Pois bem: poucos dias após a vitória nas urnas eletrônicas veio o encontro com a dura realidade. Foi a quarta-feira de cinzas do Brasil, que se prolonga até hoje, e ainda vai durar muito, muito tempo, provavelmente agravando bem ainda o quadro de ressaca. Esse é o problema da euforia irresponsável e artificial: o dia seguinte! Não dá para fugir dele, não é possível fingir que ele não existe, que é possível permanecer no encanto da folia para sempre. O povo brasileiro é mestre em esquecer isso.

Repito: o que incomoda não é o curto período de desordem, mas o longo período de falta de ordem onde esta deveria estar presente. Que o brasileiro mergulhe no samba e na bebida por poucos dias para afugentar tantos problemas de sua mente para ter algum refresco, isso é compreensível, claro. Mas que ele volte na quarta-feira de cinzas, depare-se com a medonha realidade, e finja que não é com ele, que está tudo bem, isso é inaceitável. Ou seja: o problema é encarar o resto do ano como se fosse carnaval!

O folião que for abastecer seu carro hoje vai se assustar com a gasolina cada vez mais cara, mesmo quando o preço do petróleo desaba no resto do mundo. Se abrir o jornal, vai se espantar também com notícias como esta, mostrando o que vem por aí para prejudicar ainda mais nossa indústria, que já está em crise pelas medidas atrapalhadas do governo Dilma. Isso para falar apenas da ponta do iceberg na economia.

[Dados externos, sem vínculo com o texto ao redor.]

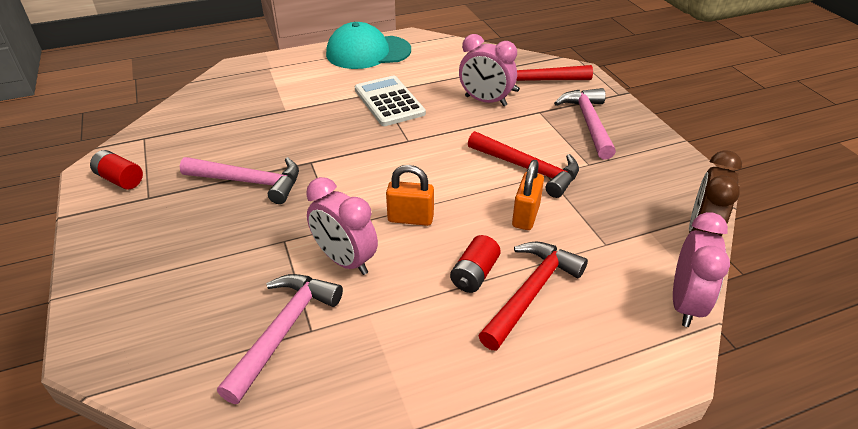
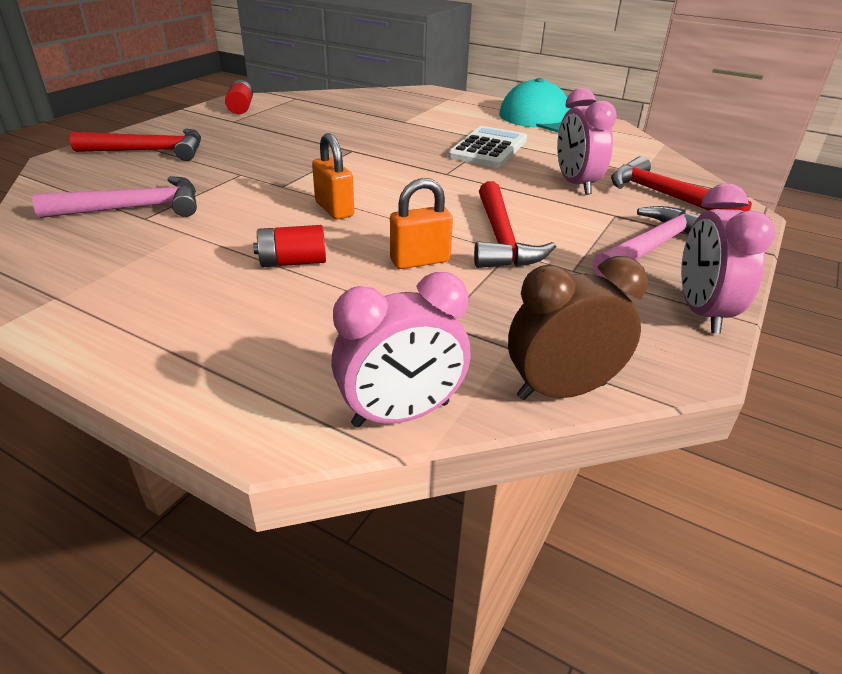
camera: 50 degrees right, 5 degrees down
(249, 182) = (294, 140): pink hammer -> none
(345, 261) = (243, 202): pink clock -> pink clock (701, 312)
(531, 292) = (300, 300): red hammer -> red hammer (149, 151)

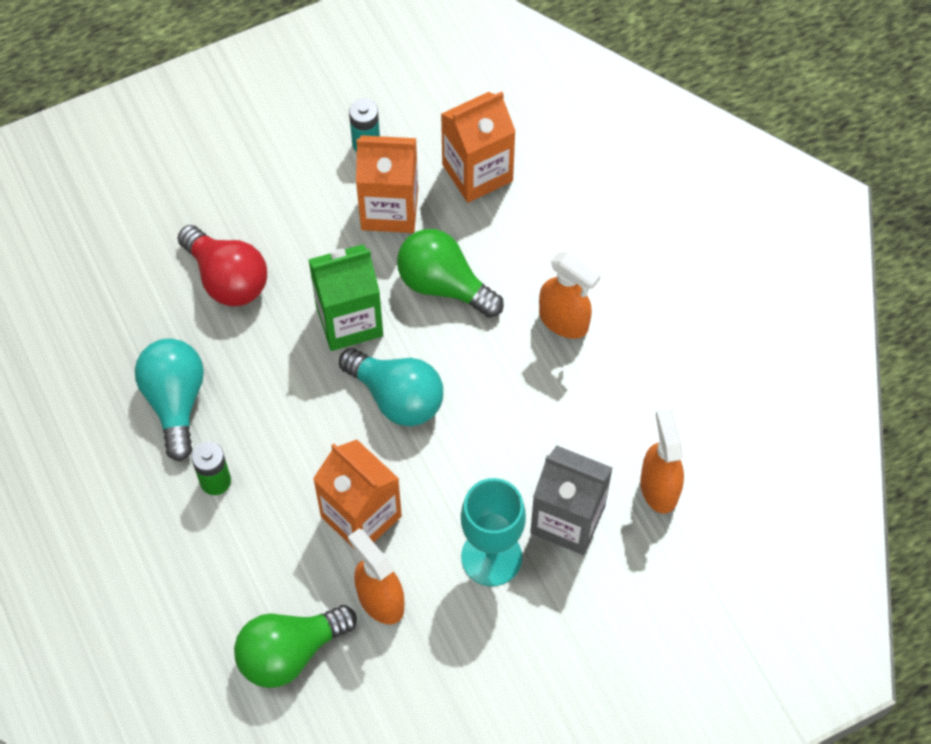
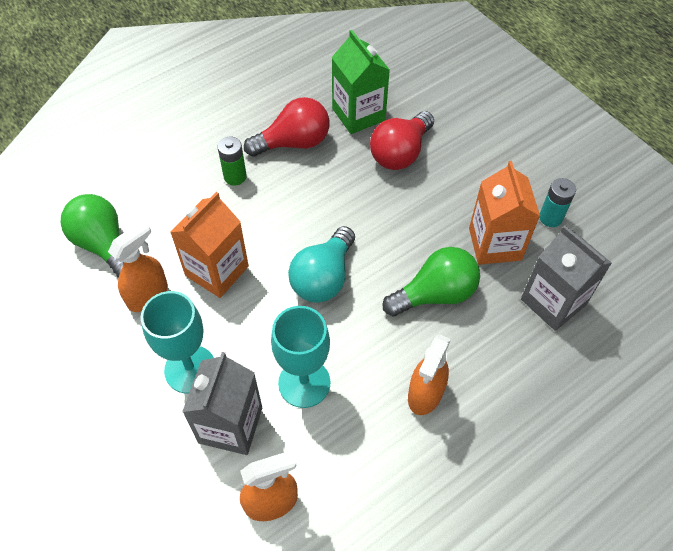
camera: 80 degrees right, 5 degrees down
(175, 402) = (294, 143): turquoise light bulb -> red light bulb
(349, 320) = (384, 234): green carton -> green carton (358, 114)
(444, 285) = (435, 294): green light bulb -> green light bulb turned 45 degrees clockwise
(477, 173) = (553, 302): orange carton -> grey carton
(530, 438) = (304, 383): none -> turquoise goblet

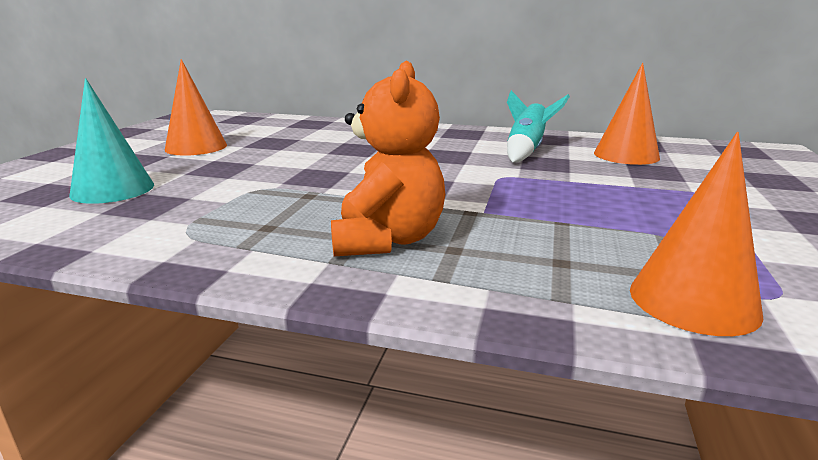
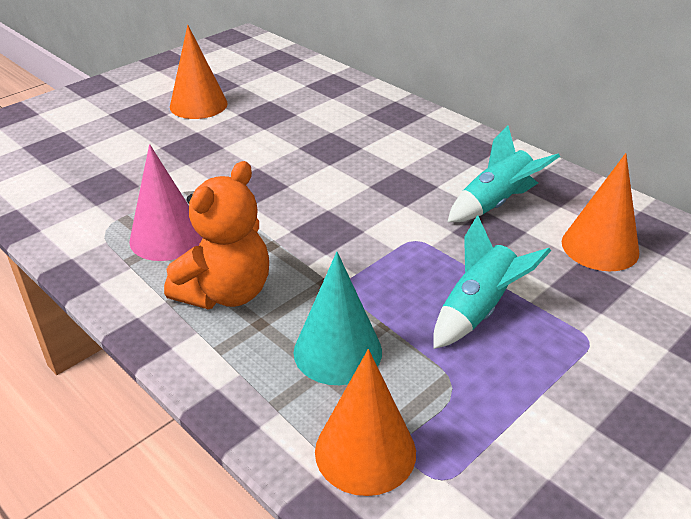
camera: 30 degrees right, 15 degrees up
(113, 190) = (96, 156): turquoise cone -> turquoise cone (337, 351)
(269, 221) = (167, 237): none -> pink cone
(612, 198) = (478, 310): none -> turquoise rocket

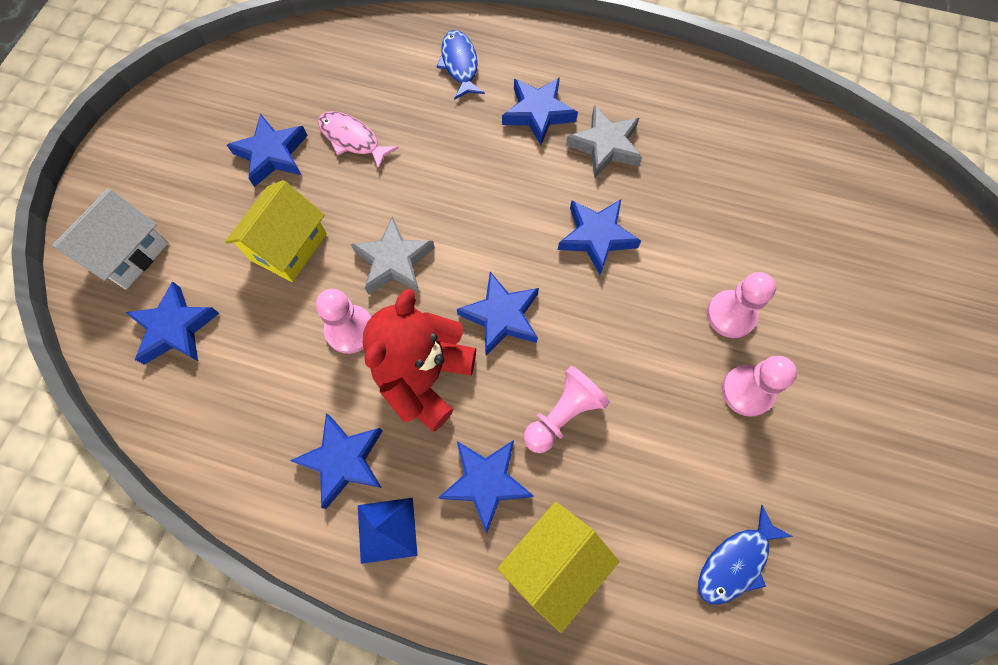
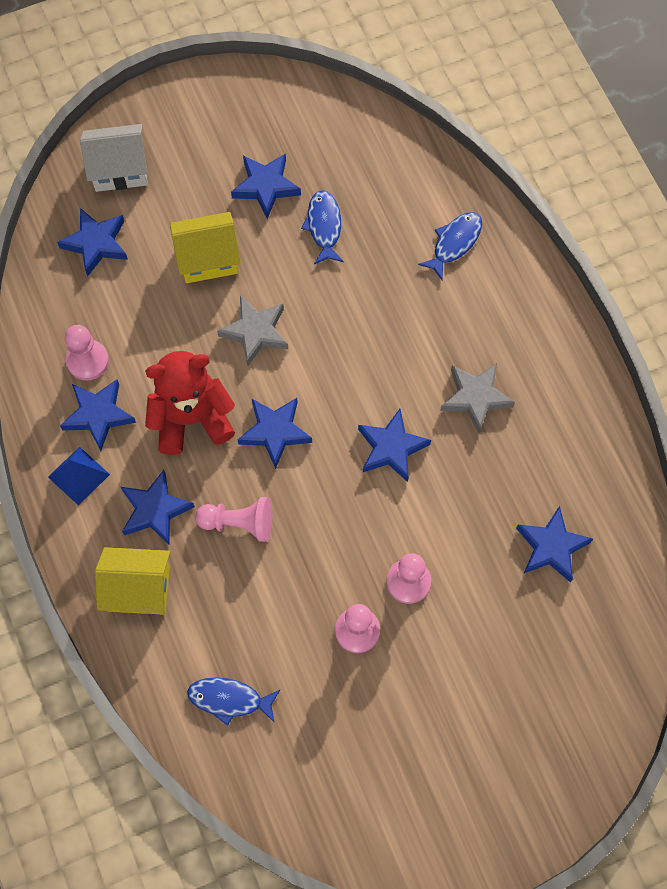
camera: 50 degrees right, 0 degrees up
(350, 330) = (184, 347): pink pawn -> pink pawn (87, 361)
(352, 139) = (324, 226): pink fish -> blue fish
(538, 113) = (461, 330): blue star -> blue star (551, 547)

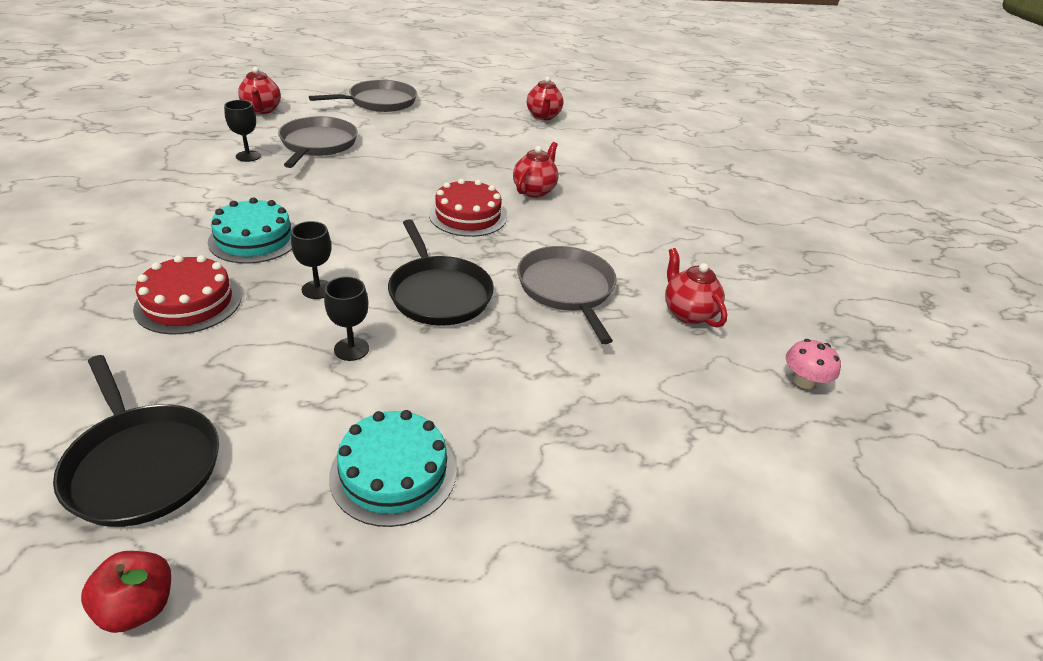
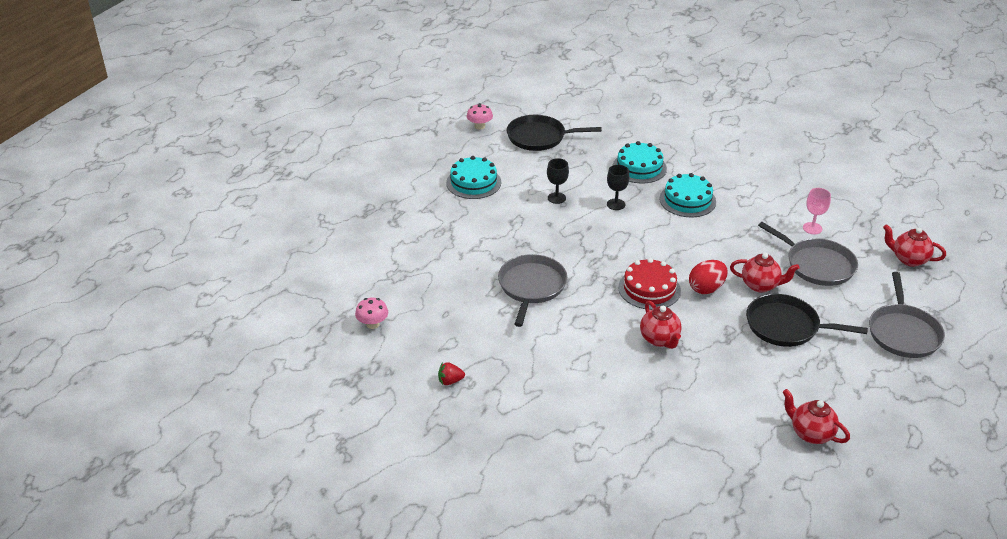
camera: 135 degrees right, 0 degrees up
(138, 606) = (479, 126): red apple -> pink mushroom
(188, 302) = (639, 167): red cake -> turquoise cake
(248, 156) = (812, 228): black goblet -> pink goblet
(426, 187) = (706, 288): none -> red egg
(438, 293) = (574, 240): black pan -> black pan (786, 326)
(567, 289) = (531, 287): grey pan -> grey pan turned 105 degrees counterclockwise
(687, 313) = (462, 320): red teapot -> red teapot (760, 285)
(764, 280) = (450, 381): none -> red strawberry

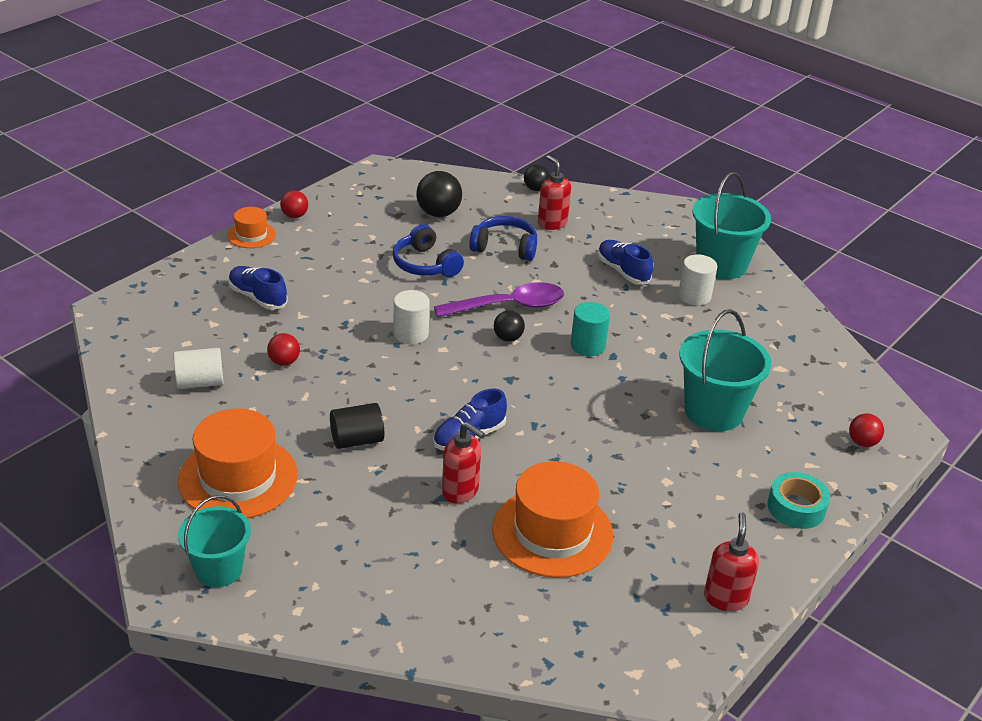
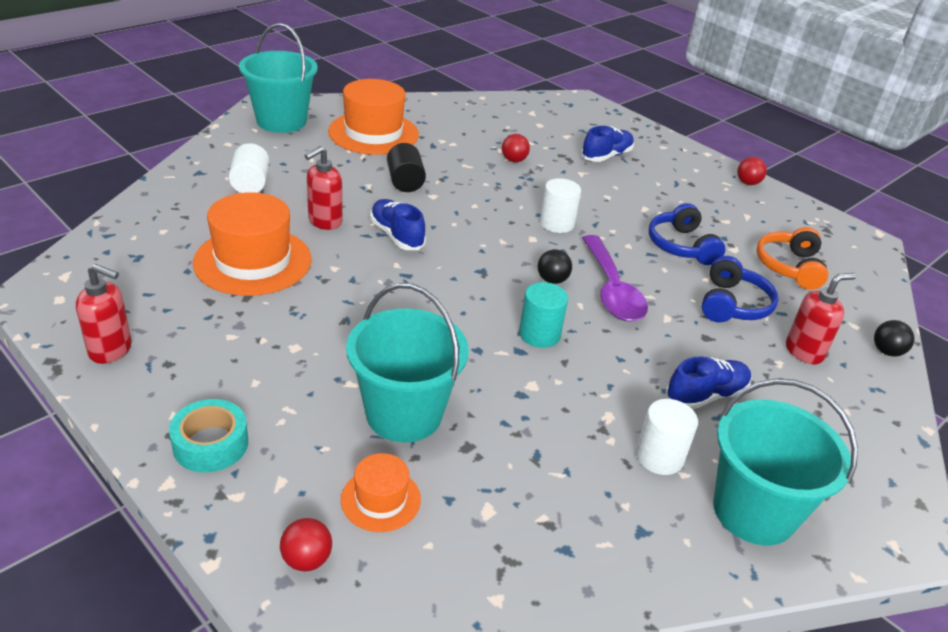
camera: 95 degrees right, 0 degrees up
(200, 382) = (488, 127): white cylinder -> white cylinder (250, 184)
(219, 569) = (281, 121): turquoise bucket -> turquoise bucket, size x1.50
(251, 235) = (705, 160): orange hat -> orange hat (381, 499)
(425, 264) = (681, 246): blue headphones -> blue headphones turned 75 degrees counterclockwise
(438, 213) = (789, 267): black ball -> orange headphones

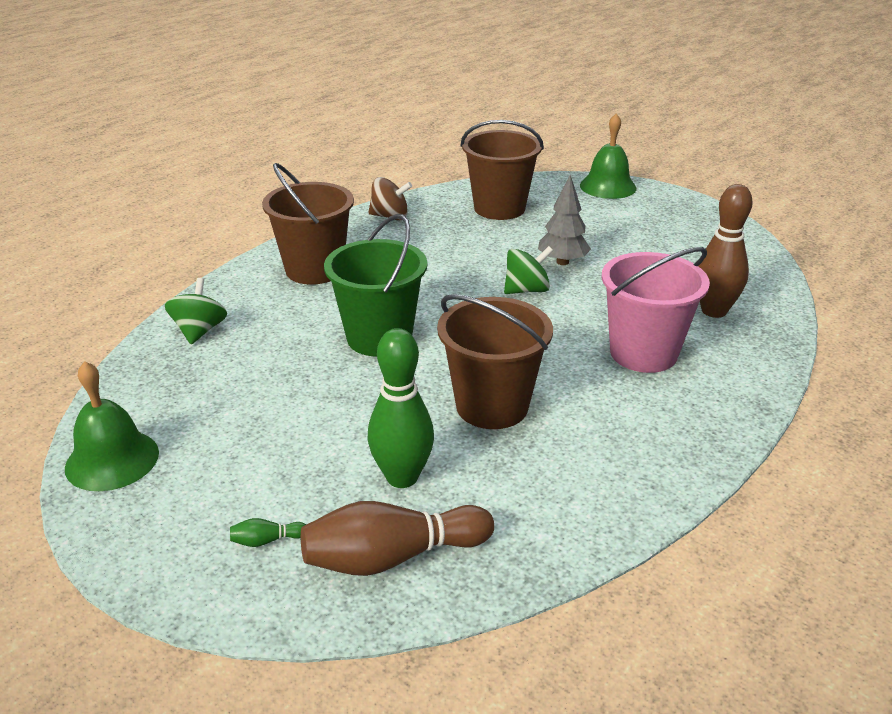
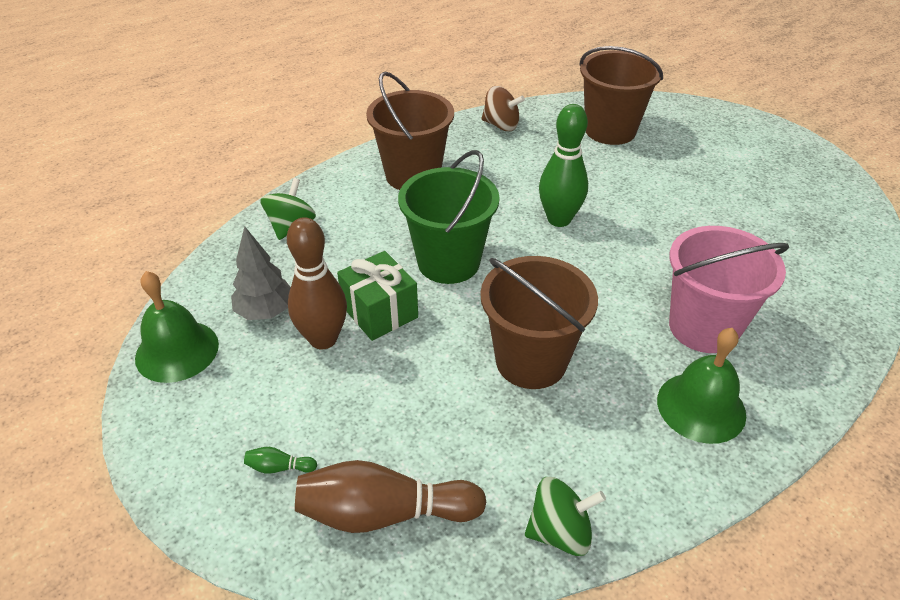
camera: 15 degrees right, 10 degrees up
(323, 390) = (380, 312): none -> green gift
(402, 477) = (421, 425): green bowling pin -> green bowling pin (559, 219)
(526, 290) = (607, 231): green spinning top -> green spinning top (560, 532)
(562, 262) = (654, 203): grey tree -> grey tree (266, 312)
(608, 186) = (729, 119): green bell -> green bell (701, 407)
(714, 311) = (795, 289): brown bowling pin -> brown bowling pin (323, 339)

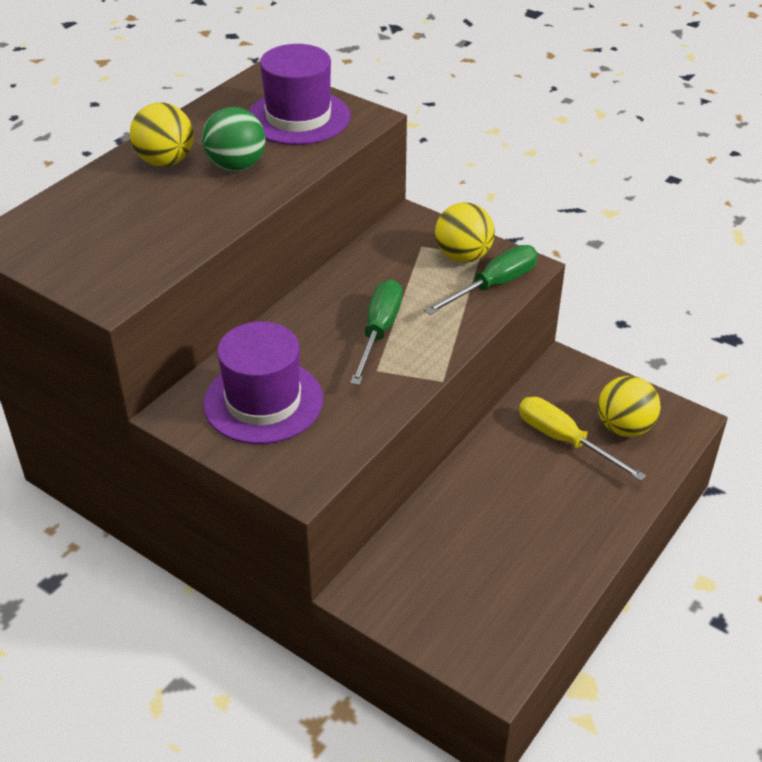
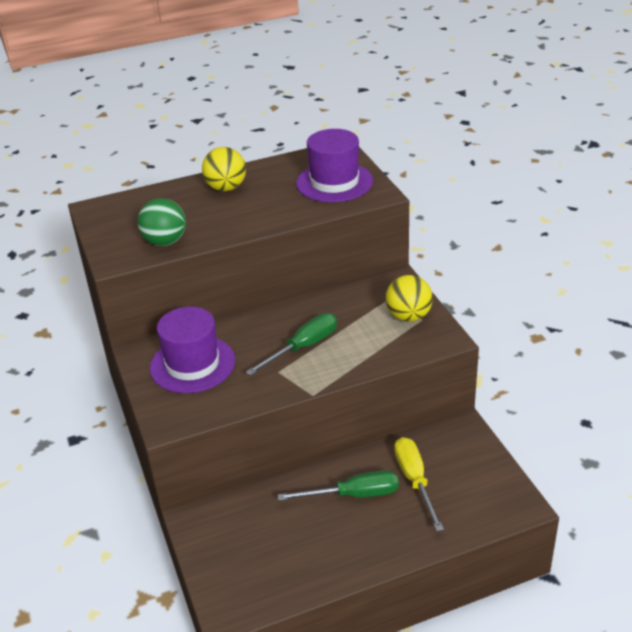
camera: 35 degrees right, 5 degrees down
(236, 166) = (263, 203): green ball -> green ball (165, 242)
(493, 285) = (410, 344): green screwdriver -> green screwdriver (354, 495)
(624, 427) = (468, 490): yellow ball -> none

Temos ainda o escândalo político, a Operação Lava-Jato que expôs o “petrolão”, e que gente poderosa de dentro do governo vem tentando abafar. Será que o brasileiro terá a mesma energia e disposição para sair às ruas no dia 15 de março e pressionar pela continuidade das investigações isentas e independentes, que poderiam eventualmente levar até mesmo ao impeachment de Dilma, se ficar comprovado o uso de dinheiro ilícito em sua campanha mentirosa?

O que cansa no Brasil não é o clima de festa, mas o eterno clima de festa, ou seja, tudo ser tratado como se fosse brincadeira. Colocar a máscara de Graça Foster ou do Cerveró pode ser engraçadinho, pode ser uma forma descontraída de protestar, mas não adianta absolutamente nada. Há que ter pressão real, povo nas ruas, eleitores e cidadãos atentos aos seus direitos e cobrando o império das leis.

Roberto DaMatta, antropólogo e autor de Carnavais, malandros e heróis, escreveu em sua coluna de hoje no GLOBO que o sentido do carnaval está se perdendo no Brasil, justamente porque a bagunça tomou conta do ano inteiro, não da curta festa carnavalesca. Diz ele:

Se o centro do carnaval era celebrar abertamente a malandragem e a esbórnia do igualitário, relativizando o luxo dos aristocratas e o poder de impunidade dos poderosos, teria isso algum valor festivo no Brasil de hoje?

Atualmente, falou o velho brasilianista um tanto serio, ocorre um escândalo carnavalesco todos os dias. O governo, mascarado, mente carnavalescamente. Acabou-se o riso alegre dos papéis invertidos. Hoje, o guardião dos recursos públicos é o primeiro a roubá-los. O dinheiro do povo é posto aos bilhões em bancos estrangeiros. Virou uma rotina a afinidade predatória do Estado para com a sociedade. Se não há mais ordem, como — pergunto eu — viver uma festa da desordem? O carnaval tornou-se banal, medíocre, trivial e diário.

Se o escândalo público e a ausência de punição são triviais, se os criminosos tornam-se heróis e, no máximo, transformam-se em máscaras carnavalescas, eu questiono: ainda há carnaval?

Creio que a resposta seja sim, ainda há carnaval. Infelizmente, ele não se limita aos poucos dias que antecedem essa quarta-feira de cinzas, o dia da ressaca; ele está presente é no ano inteiro. E é aí que mora o problema…

PS: Nem vou entrar no mérito aqui do que se transformou nosso carnaval, celebrando cada vez coisas mais abjetas, como regimes ditatoriais africanos em troca de milhões de dólares de doações. Insisto que problema muito maior é a postura do povo no restante do ano, pois no carnaval até há a desculpa de que tudo se justifica pela festa e deve ser encarado com leveza e benevolência, mas nada justifica a passividade de um povo roubado diariamente por uma quadrilha no poder.